Neither Felber nor Willinger would discuss the current asking price for Lion's bioinformatics assets, but the large number of interested parties will likely drive the bidding significantly higher than the €680,000 price tag that Lion had initially set for a proposed management buyout of the Cambridge, UK-based SRS business [BioInform 03-21-05].
Willinger said that the high level of interest should give Lion an edge in the negotiating room. "It would be a different scenario if we just had one or two interested parties," he said. "Now we have a lot of parties, so this means if one party does not accept the time frame or the [non disclosure agreement] or things like that, this would put us in a quite comfortable situation to say, 'Either stick to the rules or other parties are [willing to] accept them.'"
At least one "interested party" is still in the running. Ian Humphrey-Smith — a Lion stockholder who triggered the current bidding war during the company's March 24 shareholder meeting by claiming that two venture capital firms were interested in buying the firm's assets [BioInform 03-28-05] — told BioInform at the Bio-IT World conference earlier this month that his independent consulting company, Deomed, is still negotiating a sale on behalf of FM Fund Management and Zapis Capital Group.

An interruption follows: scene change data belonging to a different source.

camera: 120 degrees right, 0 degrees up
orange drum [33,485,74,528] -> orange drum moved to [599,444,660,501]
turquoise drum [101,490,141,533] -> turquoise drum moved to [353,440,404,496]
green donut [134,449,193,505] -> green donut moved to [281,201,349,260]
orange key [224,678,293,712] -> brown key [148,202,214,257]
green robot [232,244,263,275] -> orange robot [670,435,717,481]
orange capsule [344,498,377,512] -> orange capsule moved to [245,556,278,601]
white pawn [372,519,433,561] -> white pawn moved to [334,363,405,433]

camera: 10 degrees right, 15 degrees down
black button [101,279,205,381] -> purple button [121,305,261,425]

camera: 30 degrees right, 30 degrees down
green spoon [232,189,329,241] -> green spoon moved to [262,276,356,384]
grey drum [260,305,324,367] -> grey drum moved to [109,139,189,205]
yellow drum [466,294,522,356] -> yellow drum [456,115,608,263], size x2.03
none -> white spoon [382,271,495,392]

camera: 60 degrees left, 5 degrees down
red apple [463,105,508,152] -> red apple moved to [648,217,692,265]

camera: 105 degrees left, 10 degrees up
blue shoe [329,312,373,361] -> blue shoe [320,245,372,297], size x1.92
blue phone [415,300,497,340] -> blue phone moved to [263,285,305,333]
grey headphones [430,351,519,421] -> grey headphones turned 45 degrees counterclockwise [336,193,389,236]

Despite the recent surge in interest from numerous other companies in Lion's bioinformatics business, "we're still looking at buying the assets," he said, adding that "we're awaiting legal advice before proceeding further."
One drawback of the bidding process, Humphrey-Smith said, is that Lion is "asking for bids up front, and we still don't know exactly what we're bidding on."
Walking Away from Wall Street
Willinger said that the termination of Lion's SEC registration is a "cornerstone" of the dramatic restructuring it began last November, and will help speed the sale of its bioinformatics assets.
Freeing itself of SEC obligations is "an important part of the restructuring, because a lot of [Lion's] costs are related directly to the registration at the SEC," Willinger said, citing Sarbanes-Oxley requirements and fees associated with filing its annual report and other SEC documents as particular financial burdens. "Therefore it was quite important for us to get this deregistration done," he said.
Lion delisted its American Depositary Shares from Nasdaq and terminated its American Depositary Receipt facility after the end of trading on Dec. 22. Last week, Lion said that JP Morgan Chase Bank had sold on the German stock market "the underlying ordinary shares as to which [Lion's] ADSs had not been surrendered" to the bank by Feb. 22.
Willinger said that there were about 1 million outstanding ADRs.
The bank will hold the proceeds of the sales for the pro rata benefit of registered holders of ADSs that have not been surrendered, and these holders may contact JP Morgan for their share, the company added.
Lion expects the termination to become effective 90 days after its May 19 filing with the SEC.
The company said it will continue to provide shareholders financial information as required by the Frankfurt exchange and German law.